WORK REQUIRED: Reproduce the material below only from the line with "pinky dip: (92, 372)" to the line with "thumb cmc: (128, 99)", both included, keeping each line exact and dropping the pictures.
________________
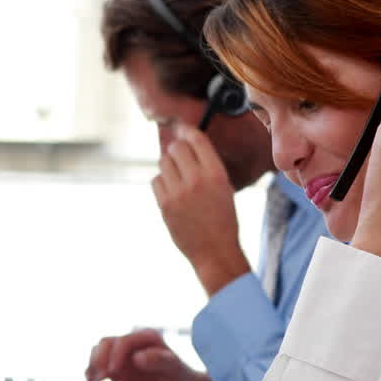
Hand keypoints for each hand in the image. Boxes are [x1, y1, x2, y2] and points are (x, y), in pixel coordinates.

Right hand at [86, 330, 224, 380]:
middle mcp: (133, 343)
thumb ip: (160, 361)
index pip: (124, 341)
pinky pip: (98, 367)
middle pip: (106, 343)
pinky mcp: (117, 370)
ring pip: (99, 353)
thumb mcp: (175, 371)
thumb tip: (137, 357)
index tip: (113, 373)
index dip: (115, 355)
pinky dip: (92, 372)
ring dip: (93, 365)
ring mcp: (123, 356)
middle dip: (99, 359)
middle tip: (98, 378)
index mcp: (147, 337)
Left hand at [153, 126, 250, 295]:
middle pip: (176, 147)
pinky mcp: (165, 205)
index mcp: (216, 174)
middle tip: (180, 157)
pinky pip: (156, 180)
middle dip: (177, 149)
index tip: (181, 129)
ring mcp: (178, 192)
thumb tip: (187, 143)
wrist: (215, 251)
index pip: (196, 139)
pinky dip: (162, 183)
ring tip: (179, 179)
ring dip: (169, 166)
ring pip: (163, 162)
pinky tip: (172, 192)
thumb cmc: (223, 219)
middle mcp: (197, 180)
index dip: (186, 131)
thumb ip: (207, 165)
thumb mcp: (225, 188)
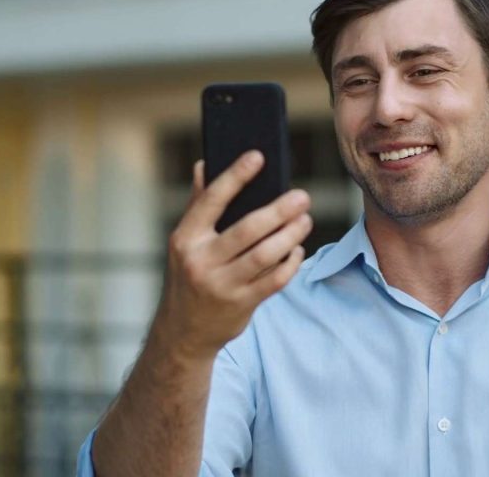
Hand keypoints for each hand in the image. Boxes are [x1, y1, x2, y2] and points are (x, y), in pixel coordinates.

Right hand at [154, 151, 311, 361]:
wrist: (183, 331)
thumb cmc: (188, 275)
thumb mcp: (184, 242)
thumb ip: (198, 204)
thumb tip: (204, 164)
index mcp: (185, 238)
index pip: (212, 200)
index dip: (235, 177)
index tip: (258, 157)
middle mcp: (201, 261)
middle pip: (248, 229)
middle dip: (279, 211)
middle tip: (302, 197)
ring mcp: (222, 285)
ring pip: (265, 255)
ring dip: (291, 235)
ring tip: (305, 220)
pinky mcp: (242, 304)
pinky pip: (275, 280)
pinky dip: (290, 262)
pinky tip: (297, 248)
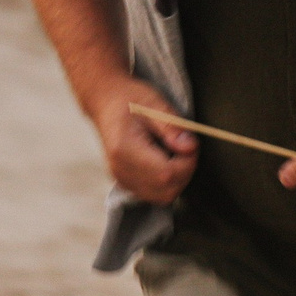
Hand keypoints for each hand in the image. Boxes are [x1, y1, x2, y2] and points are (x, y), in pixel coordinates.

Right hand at [91, 80, 198, 202]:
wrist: (104, 102)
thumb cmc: (128, 99)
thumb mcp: (153, 102)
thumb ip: (172, 126)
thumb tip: (190, 148)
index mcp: (124, 149)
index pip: (166, 173)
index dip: (187, 163)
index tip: (191, 144)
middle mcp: (119, 169)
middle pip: (166, 190)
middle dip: (184, 173)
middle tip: (184, 148)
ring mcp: (120, 178)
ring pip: (162, 197)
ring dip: (177, 180)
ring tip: (174, 154)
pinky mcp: (124, 182)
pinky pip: (153, 194)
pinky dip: (166, 183)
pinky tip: (164, 161)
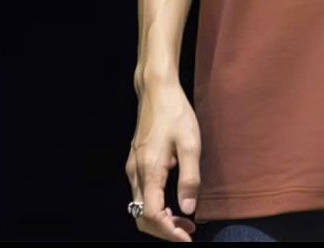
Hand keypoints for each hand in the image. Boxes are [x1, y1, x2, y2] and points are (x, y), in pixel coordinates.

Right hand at [125, 79, 200, 241]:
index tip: (187, 239)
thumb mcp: (190, 144)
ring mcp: (133, 167)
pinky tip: (173, 201)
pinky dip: (156, 205)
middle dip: (164, 230)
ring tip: (184, 220)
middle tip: (188, 232)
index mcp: (149, 171)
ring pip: (140, 207)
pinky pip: (142, 194)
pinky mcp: (135, 161)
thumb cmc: (176, 113)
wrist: (157, 90)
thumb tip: (188, 209)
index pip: (153, 216)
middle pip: (142, 217)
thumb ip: (190, 178)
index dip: (169, 233)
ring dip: (160, 219)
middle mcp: (135, 173)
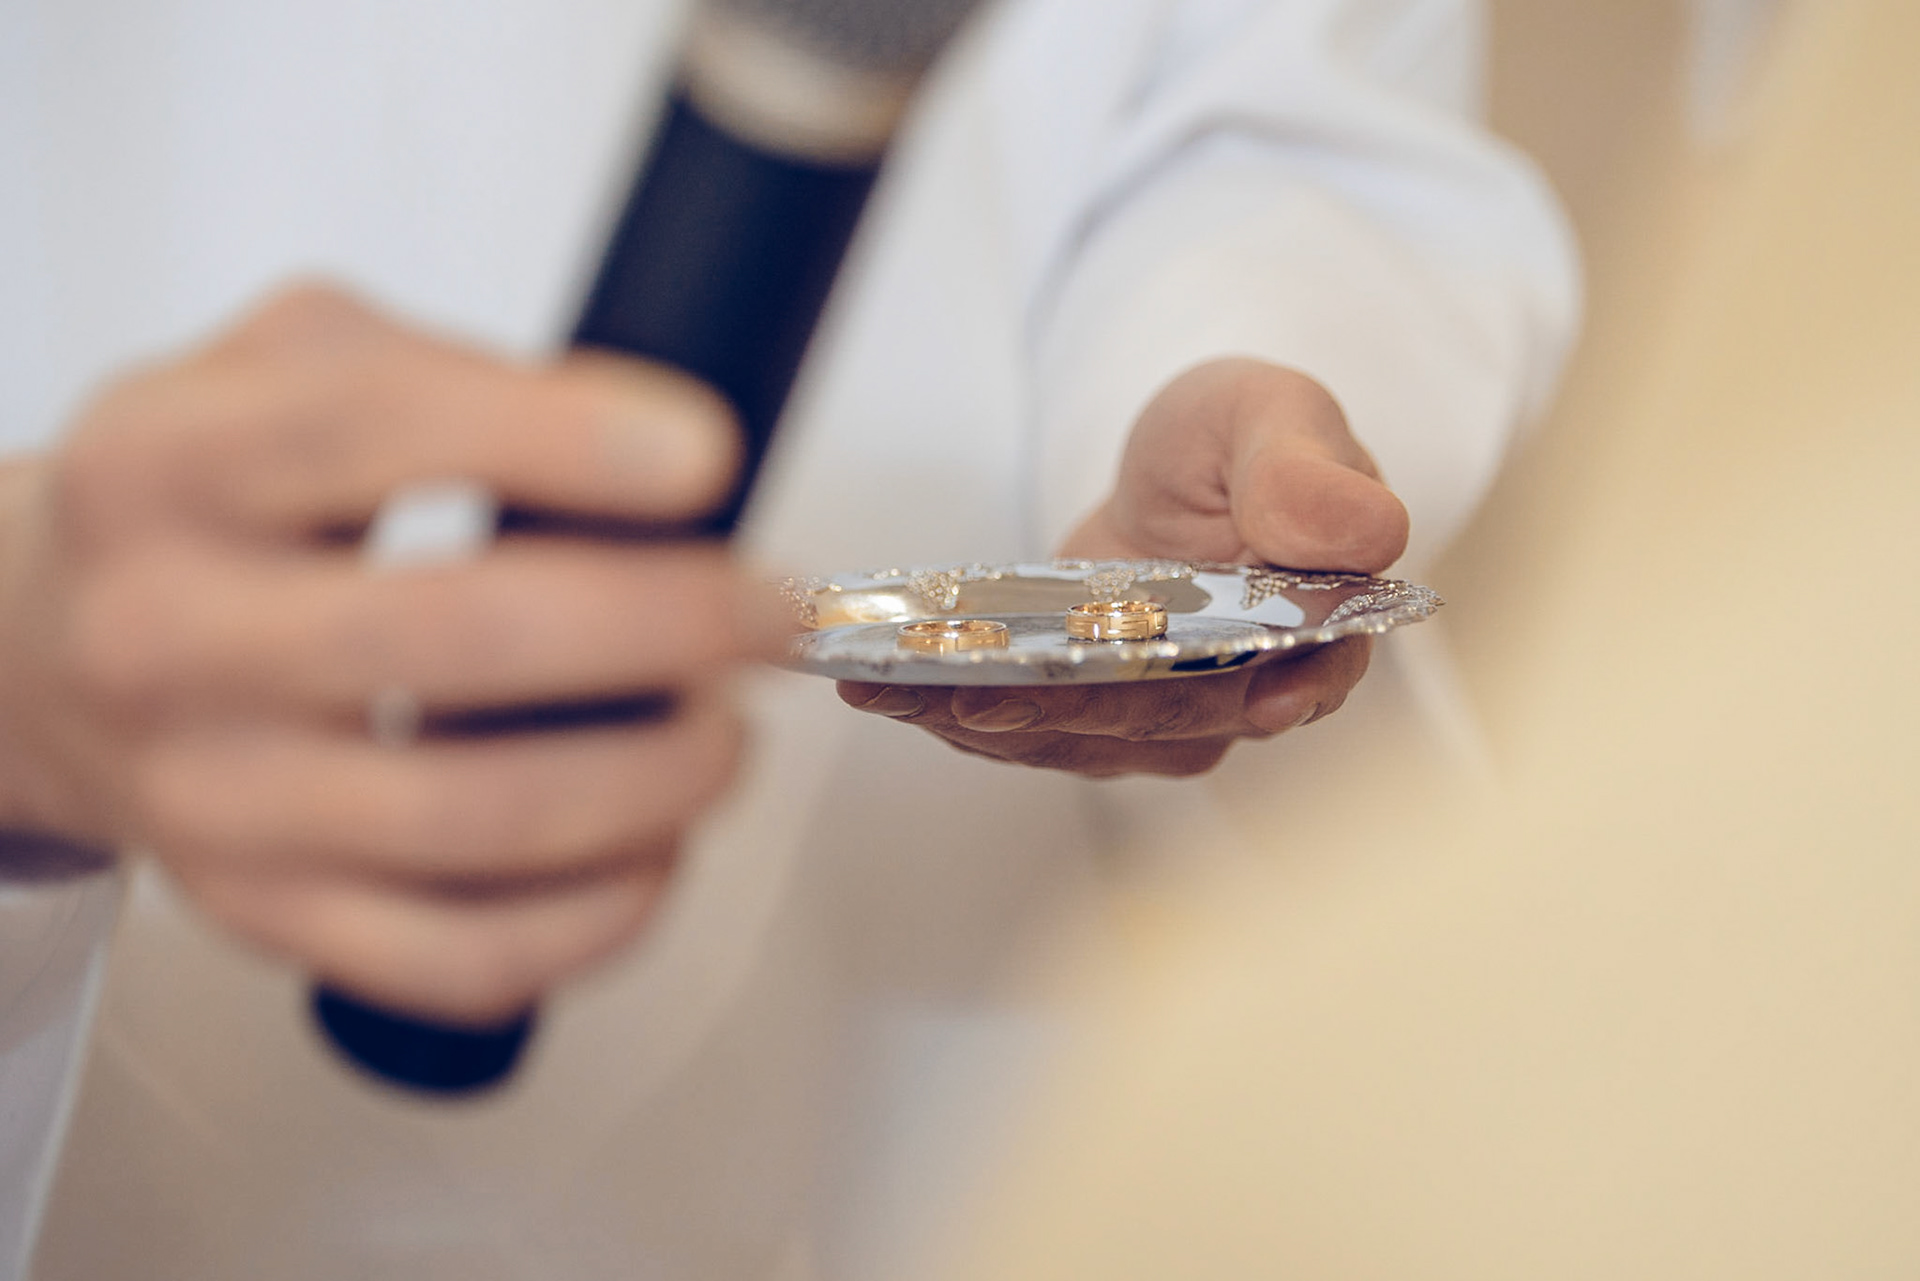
________________
ANSWER FOR THIS EXERCISE:
pinky dip: (92, 372)
ring dip: (93, 365)
ring mcp: (123, 356)
middle dip: (99, 359)
middle tip: (98, 378)
index mcp: (147, 337)
Left hand at [153, 126, 250, 295]:
middle pip: (176, 147)
pinky mcp: (165, 205)
index mcp: (216, 174)
middle tip: (180, 157)
pinky pip: (156, 180)
middle dip: (177, 149)
index tip: (181, 129)
ring mcp: (178, 192)
thumb tip: (187, 143)
wrist: (215, 251)
index pip: (196, 139)
pinky dip: (162, 183)
ring tip: (179, 179)
ring dip: (169, 166)
ring pip: (163, 162)
pinky tip: (172, 192)
thumb cmc: (223, 219)
middle mcp: (197, 180)
index dip: (186, 131)
thumb ip: (207, 165)
thumb mcp: (225, 188)
Hand keypoints for each hand in the image. Boxes are [x1, y1, x2, y2] and points are (x, y), in pixel coordinates.

Right hand at [154, 151, 311, 361]:
wrist: (183, 331)
thumb cmc: (188, 275)
thumb mcp: (184, 242)
thumb ip: (198, 204)
thumb tip: (204, 164)
index mcp: (185, 238)
index pip: (212, 200)
index dip: (235, 177)
index tip: (258, 157)
middle mcp: (201, 261)
middle pip: (248, 229)
middle dip: (279, 211)
middle tip: (302, 197)
ring mcp: (222, 285)
ring pip: (265, 255)
ring dip: (291, 235)
ring tip: (305, 220)
pinky mcp: (242, 304)
pinky pip: (275, 280)
pinky dip: (290, 262)
pinky tip: (297, 248)
Hand keypoints for each hand in the image. Boxes are [x1, y1, x2, y2] and points are (x, y), in pixel coordinates.

Right hand at [91, 80, 198, 202]:
wrist: (104, 102)
thumb cmc: (128, 99)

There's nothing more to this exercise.